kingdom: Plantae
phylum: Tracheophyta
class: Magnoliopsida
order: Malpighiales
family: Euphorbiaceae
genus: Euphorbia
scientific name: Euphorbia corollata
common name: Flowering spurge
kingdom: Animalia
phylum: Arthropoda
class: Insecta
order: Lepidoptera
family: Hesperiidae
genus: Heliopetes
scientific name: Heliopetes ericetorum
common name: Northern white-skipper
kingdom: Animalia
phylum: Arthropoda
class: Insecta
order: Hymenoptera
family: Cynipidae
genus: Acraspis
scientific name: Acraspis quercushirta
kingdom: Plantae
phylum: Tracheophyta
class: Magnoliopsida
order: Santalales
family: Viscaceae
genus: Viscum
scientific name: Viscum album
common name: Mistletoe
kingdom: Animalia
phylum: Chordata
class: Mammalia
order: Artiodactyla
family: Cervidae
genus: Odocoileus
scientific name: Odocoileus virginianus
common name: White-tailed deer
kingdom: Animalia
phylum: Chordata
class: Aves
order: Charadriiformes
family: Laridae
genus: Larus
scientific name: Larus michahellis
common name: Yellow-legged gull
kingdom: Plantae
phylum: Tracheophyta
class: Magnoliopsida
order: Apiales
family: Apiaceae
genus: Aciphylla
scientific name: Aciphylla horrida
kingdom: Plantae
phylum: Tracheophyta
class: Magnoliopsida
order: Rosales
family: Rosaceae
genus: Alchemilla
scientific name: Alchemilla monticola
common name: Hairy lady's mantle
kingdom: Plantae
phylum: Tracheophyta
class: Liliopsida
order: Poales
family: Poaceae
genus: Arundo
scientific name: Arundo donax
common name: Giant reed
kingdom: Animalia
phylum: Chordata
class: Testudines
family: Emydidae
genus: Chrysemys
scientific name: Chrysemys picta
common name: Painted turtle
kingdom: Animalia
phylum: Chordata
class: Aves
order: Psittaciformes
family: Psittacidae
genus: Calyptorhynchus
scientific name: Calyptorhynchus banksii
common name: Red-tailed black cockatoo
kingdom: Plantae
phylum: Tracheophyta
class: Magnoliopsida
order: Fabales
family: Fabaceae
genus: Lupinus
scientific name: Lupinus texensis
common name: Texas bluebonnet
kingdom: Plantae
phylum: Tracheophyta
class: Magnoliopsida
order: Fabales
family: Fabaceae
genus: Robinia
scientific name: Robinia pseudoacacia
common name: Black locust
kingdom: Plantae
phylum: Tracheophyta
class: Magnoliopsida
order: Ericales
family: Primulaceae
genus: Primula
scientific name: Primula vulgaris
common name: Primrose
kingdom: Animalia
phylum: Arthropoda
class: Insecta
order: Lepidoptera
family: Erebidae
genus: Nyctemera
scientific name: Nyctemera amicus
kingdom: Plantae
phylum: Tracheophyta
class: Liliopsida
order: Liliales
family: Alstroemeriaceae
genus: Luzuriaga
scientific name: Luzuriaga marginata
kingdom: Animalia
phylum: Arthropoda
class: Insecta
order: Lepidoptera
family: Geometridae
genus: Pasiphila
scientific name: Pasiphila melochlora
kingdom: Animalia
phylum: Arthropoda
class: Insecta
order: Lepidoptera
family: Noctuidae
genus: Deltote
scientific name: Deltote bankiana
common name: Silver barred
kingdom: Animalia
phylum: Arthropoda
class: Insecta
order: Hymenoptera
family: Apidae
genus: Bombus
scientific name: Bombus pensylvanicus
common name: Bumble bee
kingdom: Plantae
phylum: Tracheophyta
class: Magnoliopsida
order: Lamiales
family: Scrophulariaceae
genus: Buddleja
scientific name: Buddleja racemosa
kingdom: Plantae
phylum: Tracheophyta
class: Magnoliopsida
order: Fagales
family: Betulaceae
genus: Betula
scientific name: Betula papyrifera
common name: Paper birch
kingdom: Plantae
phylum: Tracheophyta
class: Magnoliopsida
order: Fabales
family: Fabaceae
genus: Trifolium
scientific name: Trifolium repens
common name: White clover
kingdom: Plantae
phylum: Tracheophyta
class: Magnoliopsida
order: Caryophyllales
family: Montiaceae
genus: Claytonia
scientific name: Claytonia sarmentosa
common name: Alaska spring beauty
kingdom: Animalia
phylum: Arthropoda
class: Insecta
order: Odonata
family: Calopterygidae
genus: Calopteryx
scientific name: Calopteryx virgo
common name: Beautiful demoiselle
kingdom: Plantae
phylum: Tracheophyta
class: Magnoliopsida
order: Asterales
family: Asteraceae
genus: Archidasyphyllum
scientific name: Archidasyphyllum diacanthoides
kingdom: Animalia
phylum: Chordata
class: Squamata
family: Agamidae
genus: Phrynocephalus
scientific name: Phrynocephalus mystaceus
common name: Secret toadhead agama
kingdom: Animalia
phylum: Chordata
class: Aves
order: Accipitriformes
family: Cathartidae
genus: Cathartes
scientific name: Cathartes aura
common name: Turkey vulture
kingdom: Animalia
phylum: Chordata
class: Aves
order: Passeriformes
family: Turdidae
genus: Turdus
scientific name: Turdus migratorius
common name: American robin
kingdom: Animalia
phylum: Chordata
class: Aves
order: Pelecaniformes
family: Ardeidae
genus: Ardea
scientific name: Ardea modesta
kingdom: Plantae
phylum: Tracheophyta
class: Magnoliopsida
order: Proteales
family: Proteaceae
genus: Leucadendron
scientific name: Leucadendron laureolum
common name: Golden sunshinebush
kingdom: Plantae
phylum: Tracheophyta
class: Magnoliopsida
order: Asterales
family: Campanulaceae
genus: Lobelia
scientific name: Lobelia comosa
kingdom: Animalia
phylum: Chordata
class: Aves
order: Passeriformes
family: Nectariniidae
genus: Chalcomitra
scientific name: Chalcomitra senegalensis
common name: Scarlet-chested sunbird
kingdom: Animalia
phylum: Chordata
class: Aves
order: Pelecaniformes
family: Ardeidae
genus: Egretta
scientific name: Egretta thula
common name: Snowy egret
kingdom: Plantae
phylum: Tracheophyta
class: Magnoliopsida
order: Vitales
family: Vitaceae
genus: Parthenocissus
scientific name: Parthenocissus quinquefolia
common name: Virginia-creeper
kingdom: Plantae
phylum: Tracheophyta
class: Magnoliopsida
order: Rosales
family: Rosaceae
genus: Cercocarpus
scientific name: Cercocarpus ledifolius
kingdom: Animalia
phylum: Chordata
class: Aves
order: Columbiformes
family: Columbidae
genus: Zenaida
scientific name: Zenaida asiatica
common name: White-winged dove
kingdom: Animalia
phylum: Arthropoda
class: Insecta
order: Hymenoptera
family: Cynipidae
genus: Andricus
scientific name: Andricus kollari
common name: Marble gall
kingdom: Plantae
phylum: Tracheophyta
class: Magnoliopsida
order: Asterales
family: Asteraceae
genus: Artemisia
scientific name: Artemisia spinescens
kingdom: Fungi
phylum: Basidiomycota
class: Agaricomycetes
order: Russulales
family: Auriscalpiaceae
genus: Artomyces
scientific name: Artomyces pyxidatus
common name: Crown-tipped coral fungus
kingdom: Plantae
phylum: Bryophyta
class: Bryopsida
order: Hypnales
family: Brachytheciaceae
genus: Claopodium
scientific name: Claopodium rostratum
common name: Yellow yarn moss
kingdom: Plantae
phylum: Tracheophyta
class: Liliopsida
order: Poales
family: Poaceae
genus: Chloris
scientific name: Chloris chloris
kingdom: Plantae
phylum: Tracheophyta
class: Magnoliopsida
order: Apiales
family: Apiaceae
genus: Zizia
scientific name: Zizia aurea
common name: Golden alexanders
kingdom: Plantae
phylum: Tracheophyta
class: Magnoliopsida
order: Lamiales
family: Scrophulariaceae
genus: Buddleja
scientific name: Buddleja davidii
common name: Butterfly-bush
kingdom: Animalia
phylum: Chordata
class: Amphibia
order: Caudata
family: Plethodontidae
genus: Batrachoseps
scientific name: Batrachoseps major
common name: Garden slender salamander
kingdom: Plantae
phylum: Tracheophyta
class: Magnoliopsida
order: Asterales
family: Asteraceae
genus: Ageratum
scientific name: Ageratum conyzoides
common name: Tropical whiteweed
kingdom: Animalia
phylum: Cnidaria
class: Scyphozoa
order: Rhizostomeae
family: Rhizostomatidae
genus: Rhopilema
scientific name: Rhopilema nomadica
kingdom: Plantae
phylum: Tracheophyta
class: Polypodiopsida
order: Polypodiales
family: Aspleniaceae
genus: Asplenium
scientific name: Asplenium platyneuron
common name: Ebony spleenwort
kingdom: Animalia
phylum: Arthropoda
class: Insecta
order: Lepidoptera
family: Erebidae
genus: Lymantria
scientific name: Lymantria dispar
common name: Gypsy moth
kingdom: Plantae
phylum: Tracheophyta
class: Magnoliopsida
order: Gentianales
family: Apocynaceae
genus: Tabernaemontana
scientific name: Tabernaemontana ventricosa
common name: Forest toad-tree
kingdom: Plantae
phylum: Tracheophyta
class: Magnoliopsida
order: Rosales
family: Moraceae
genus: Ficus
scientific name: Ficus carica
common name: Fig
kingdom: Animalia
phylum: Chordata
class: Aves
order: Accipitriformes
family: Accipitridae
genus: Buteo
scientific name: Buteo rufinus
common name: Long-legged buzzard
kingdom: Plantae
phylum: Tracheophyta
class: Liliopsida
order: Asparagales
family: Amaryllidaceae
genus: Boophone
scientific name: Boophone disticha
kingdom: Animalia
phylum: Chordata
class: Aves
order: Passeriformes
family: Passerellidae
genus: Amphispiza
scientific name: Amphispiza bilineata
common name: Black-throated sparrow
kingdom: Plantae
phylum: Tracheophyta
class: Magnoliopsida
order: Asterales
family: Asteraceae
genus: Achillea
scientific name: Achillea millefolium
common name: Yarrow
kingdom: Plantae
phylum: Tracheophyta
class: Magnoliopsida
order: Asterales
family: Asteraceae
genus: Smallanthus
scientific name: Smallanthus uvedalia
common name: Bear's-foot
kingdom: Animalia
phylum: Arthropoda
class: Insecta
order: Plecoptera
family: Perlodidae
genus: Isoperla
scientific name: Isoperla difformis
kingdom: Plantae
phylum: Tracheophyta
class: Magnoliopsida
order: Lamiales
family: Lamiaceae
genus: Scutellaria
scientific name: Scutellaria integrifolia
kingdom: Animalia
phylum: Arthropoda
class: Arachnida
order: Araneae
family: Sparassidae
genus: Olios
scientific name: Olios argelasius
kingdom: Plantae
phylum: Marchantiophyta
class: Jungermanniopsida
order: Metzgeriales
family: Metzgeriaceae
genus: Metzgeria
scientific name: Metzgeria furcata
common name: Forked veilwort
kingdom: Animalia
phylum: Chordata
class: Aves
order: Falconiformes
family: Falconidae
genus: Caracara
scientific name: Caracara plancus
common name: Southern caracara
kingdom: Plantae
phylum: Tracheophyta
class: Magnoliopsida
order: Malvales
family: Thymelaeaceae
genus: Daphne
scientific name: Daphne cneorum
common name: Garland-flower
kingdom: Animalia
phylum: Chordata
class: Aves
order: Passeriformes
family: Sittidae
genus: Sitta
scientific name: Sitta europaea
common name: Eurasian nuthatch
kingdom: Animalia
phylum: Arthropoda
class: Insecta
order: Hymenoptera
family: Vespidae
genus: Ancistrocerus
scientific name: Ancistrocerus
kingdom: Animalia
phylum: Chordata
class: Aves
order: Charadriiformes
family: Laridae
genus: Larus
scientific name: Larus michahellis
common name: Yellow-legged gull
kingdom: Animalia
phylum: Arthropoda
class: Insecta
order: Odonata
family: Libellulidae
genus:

====

-- What you have to do --
Reproduce the part of the material above that opens with the line containing "scientific name: Scutellaria integrifolia" and closes with the line containing "order: Metzgeriales", with both of those lines included.

-- Output --
scientific name: Scutellaria integrifolia
kingdom: Animalia
phylum: Arthropoda
class: Arachnida
order: Araneae
family: Sparassidae
genus: Olios
scientific name: Olios argelasius
kingdom: Plantae
phylum: Marchantiophyta
class: Jungermanniopsida
order: Metzgeriales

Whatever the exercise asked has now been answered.